Exercise prompt ::
Convert all of the lines below into a JSON list of strings with one string per line, skipping any blank lines. Leave the pictures out of the answer.
═══ Supplied material ═══
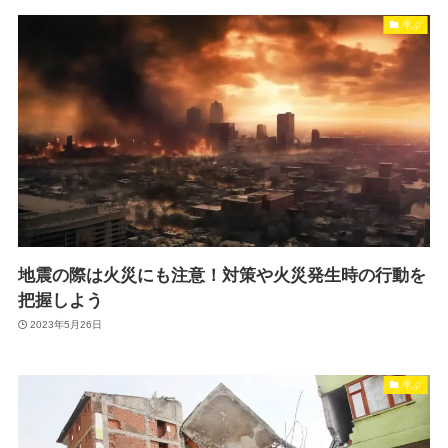
学ぶ
地震の際は火災にも注意！対策や火災発生時の行動を
把握しよう
2023年5月26日
学ぶ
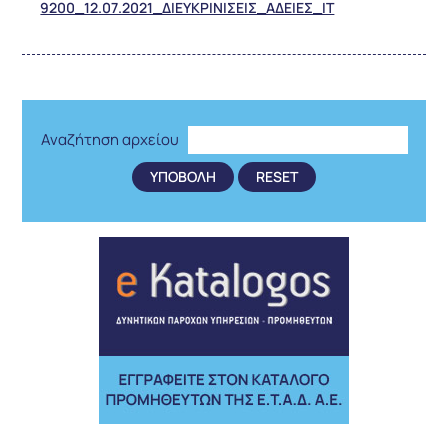
9200_12.07.2021_ΔΙΕΥΚΡΙΝΙΣΕΙΣ_ΑΔΕΙΕΣ_ΙΤ
Αναζήτηση αρχείου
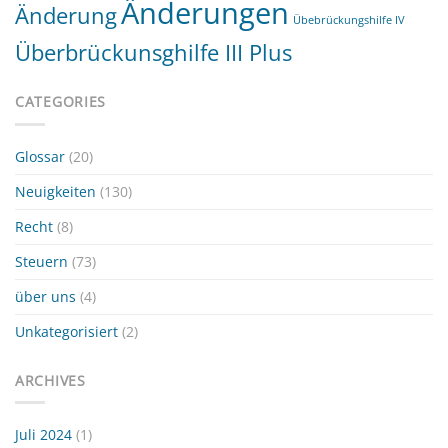
Änderungen
Änderung
Übebrückungshilfe IV
Überbrückunsghilfe III Plus
CATEGORIES
Glossar
(20)
Neuigkeiten
(130)
Recht
(8)
Steuern
(73)
über uns
(4)
Unkategorisiert
(2)
ARCHIVES
Juli 2024
(1)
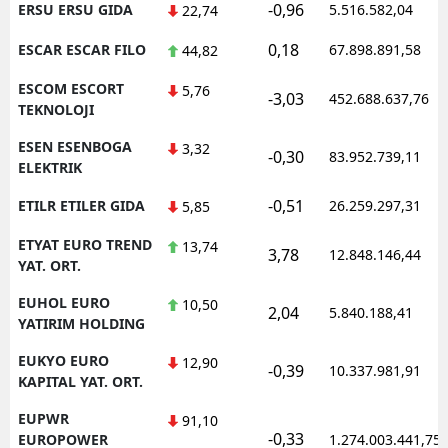
-0,96
ERSU ERSU GIDA
5.516.582,04
22,74
0,18
ESCAR ESCAR FILO
67.898.891,58
44,82
ESCOM ESCORT
5,76
-3,03
452.688.637,76
TEKNOLOJI
ESEN ESENBOGA
3,32
-0,30
83.952.739,11
ELEKTRIK
-0,51
ETILR ETILER GIDA
26.259.297,31
5,85
ETYAT EURO TREND
13,74
3,78
12.848.146,44
YAT. ORT.
EUHOL EURO
10,50
2,04
5.840.188,41
YATIRIM HOLDING
EUKYO EURO
12,90
-0,39
10.337.981,91
KAPITAL YAT. ORT.
EUPWR
91,10
-0,33
EUROPOWER
1.274.003.441,75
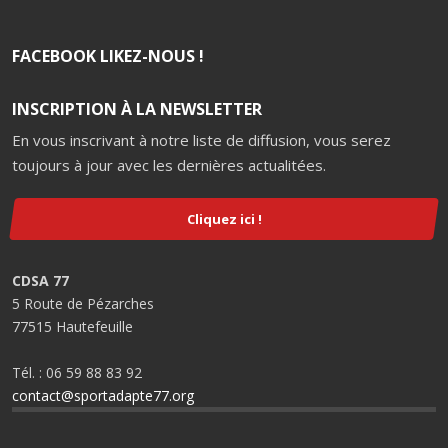
FACEBOOK LIKEZ-NOUS !
INSCRIPTION À LA NEWSLETTER
En vous inscrivant à notre liste de diffusion, vous serez
toujours à jour avec les dernières actualitées.
Cliquez ici !
CDSA 77
5 Route de Pézarches
77515 Hautefeuille
Tél. : 06 59 88 83 92
contact@sportadapte77.org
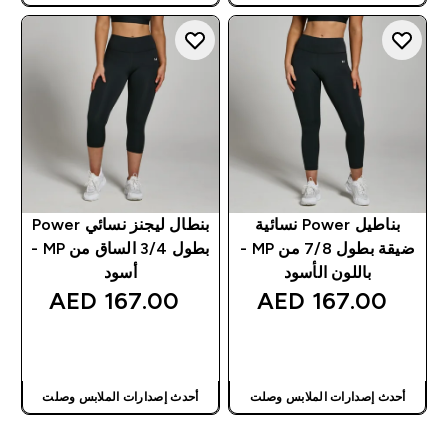
بناطيل Power نسائية
بنطال ليجنز نسائي Power
ضيقة بطول 7/8 من MP -
بطول 3/4 الساق من MP -
باللون الأسود
أسود
167.00 AED‎
167.00 AED‎
شراء سريع
شراء سريع
أحدث إصدارات الملابس وصلت
أحدث إصدارات الملابس وصلت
═══
Exercise output ::
[
  "学ぶ",
  "地震の際は火災にも注意！対策や火災発生時の行動を",
  "把握しよう",
  "2023年5月26日",
  "学ぶ",
  "9200_12.07.2021_ΔΙΕΥΚΡΙΝΙΣΕΙΣ_ΑΔΕΙΕΣ_ΙΤ",
  "Αναζήτηση αρχείου",
  "Änderungen",
  "Änderung",
  "Übebrückungshilfe IV",
  "Überbrückunsghilfe III Plus",
  "CATEGORIES",
  "Glossar",
  "(20)",
  "Neuigkeiten",
  "(130)",
  "Recht",
  "(8)",
  "Steuern",
  "(73)",
  "über uns",
  "(4)",
  "Unkategorisiert",
  "(2)",
  "ARCHIVES",
  "Juli 2024",
  "(1)",
  "-0,96",
  "ERSU ERSU GIDA",
  "5.516.582,04",
  "22,74",
  "0,18",
  "ESCAR ESCAR FILO",
  "67.898.891,58",
  "44,82",
  "ESCOM ESCORT",
  "5,76",
  "-3,03",
  "452.688.637,76",
  "TEKNOLOJI",
  "ESEN ESENBOGA",
  "3,32",
  "-0,30",
  "83.952.739,11",
  "ELEKTRIK",
  "-0,51",
  "ETILR ETILER GIDA",
  "26.259.297,31",
  "5,85",
  "ETYAT EURO TREND",
  "13,74",
  "3,78",
  "12.848.146,44",
  "YAT. ORT.",
  "EUHOL EURO",
  "10,50",
  "2,04",
  "5.840.188,41",
  "YATIRIM HOLDING",
  "EUKYO EURO",
  "12,90",
  "-0,39",
  "10.337.981,91",
  "KAPITAL YAT. ORT.",
  "EUPWR",
  "91,10",
  "-0,33",
  "EUROPOWER",
  "1.274.003.441,75",
  "FACEBOOK LIKEZ-NOUS !",
  "INSCRIPTION À LA NEWSLETTER",
  "En vous inscrivant à notre liste de diffusion, vous serez",
  "toujours à jour avec les dernières actualitées.",
  "Cliquez ici !",
  "CDSA 77",
  "5 Route de Pézarches",
  "77515 Hautefeuille",
  "Tél. : 06 59 88 83 92",
  "contact@sportadapte77.org",
  "بناطيل Power نسائية",
  "بنطال ليجنز نسائي Power",
  "ضيقة بطول 7/8 من MP -",
  "بطول 3/4 الساق من MP -",
  "باللون الأسود",
  "أسود",
  "167.00 AED‎",
  "167.00 AED‎",
  "شراء سريع",
  "شراء سريع",
  "أحدث إصدارات الملابس وصلت",
  "أحدث إصدارات الملابس وصلت"
]